What the task asks — Below are the records; copy each line in them that holds the word "Reliability".

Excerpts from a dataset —

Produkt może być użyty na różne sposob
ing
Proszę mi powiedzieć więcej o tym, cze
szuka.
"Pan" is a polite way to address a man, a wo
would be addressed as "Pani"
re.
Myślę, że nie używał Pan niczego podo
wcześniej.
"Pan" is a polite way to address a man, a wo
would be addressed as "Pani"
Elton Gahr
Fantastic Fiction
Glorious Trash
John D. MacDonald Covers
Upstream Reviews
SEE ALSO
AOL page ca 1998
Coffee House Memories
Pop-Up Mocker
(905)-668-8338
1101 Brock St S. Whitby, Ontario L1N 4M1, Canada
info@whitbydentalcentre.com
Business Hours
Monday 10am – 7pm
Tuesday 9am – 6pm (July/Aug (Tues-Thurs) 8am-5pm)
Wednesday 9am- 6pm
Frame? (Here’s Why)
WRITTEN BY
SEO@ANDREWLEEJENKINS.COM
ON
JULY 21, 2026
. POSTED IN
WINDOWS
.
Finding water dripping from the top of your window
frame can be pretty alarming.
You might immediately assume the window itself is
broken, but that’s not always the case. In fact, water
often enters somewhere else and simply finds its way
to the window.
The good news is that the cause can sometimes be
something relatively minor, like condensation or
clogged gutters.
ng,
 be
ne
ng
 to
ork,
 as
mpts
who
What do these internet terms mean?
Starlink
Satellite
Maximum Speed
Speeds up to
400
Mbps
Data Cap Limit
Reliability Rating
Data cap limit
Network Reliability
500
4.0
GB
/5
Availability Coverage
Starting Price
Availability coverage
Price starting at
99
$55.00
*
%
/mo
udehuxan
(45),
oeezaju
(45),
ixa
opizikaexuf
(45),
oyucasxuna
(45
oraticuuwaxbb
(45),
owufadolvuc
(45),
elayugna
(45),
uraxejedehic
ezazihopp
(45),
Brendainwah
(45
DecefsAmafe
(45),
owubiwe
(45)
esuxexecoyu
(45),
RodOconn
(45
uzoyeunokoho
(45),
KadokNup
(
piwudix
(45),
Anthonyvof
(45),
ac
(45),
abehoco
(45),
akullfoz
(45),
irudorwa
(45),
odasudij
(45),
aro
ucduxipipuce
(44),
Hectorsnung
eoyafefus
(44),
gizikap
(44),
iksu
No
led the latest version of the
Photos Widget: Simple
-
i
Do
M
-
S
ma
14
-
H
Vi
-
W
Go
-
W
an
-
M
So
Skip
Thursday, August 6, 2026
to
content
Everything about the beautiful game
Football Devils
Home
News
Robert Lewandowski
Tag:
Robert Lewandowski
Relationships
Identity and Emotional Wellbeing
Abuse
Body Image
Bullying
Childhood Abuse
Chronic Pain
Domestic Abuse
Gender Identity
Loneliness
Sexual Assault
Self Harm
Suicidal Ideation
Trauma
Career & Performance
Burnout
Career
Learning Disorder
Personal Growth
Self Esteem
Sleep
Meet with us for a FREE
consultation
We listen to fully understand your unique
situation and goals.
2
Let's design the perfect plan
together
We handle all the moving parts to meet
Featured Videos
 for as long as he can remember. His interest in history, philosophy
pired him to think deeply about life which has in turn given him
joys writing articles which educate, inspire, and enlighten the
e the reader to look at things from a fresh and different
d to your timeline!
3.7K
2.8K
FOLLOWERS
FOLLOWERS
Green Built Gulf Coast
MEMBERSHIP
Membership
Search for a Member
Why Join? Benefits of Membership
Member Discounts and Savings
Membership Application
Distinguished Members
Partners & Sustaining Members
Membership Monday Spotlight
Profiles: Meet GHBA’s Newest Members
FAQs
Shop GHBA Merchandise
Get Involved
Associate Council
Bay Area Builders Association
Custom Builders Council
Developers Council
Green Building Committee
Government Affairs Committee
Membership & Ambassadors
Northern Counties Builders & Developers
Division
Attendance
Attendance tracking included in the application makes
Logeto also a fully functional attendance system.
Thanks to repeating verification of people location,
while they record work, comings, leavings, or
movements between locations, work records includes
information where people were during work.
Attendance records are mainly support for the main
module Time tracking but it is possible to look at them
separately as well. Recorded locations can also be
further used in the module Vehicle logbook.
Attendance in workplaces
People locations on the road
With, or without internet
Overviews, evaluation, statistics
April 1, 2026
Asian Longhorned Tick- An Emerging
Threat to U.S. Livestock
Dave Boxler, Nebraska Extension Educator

Task answer —
Reliability Rating
Network Reliability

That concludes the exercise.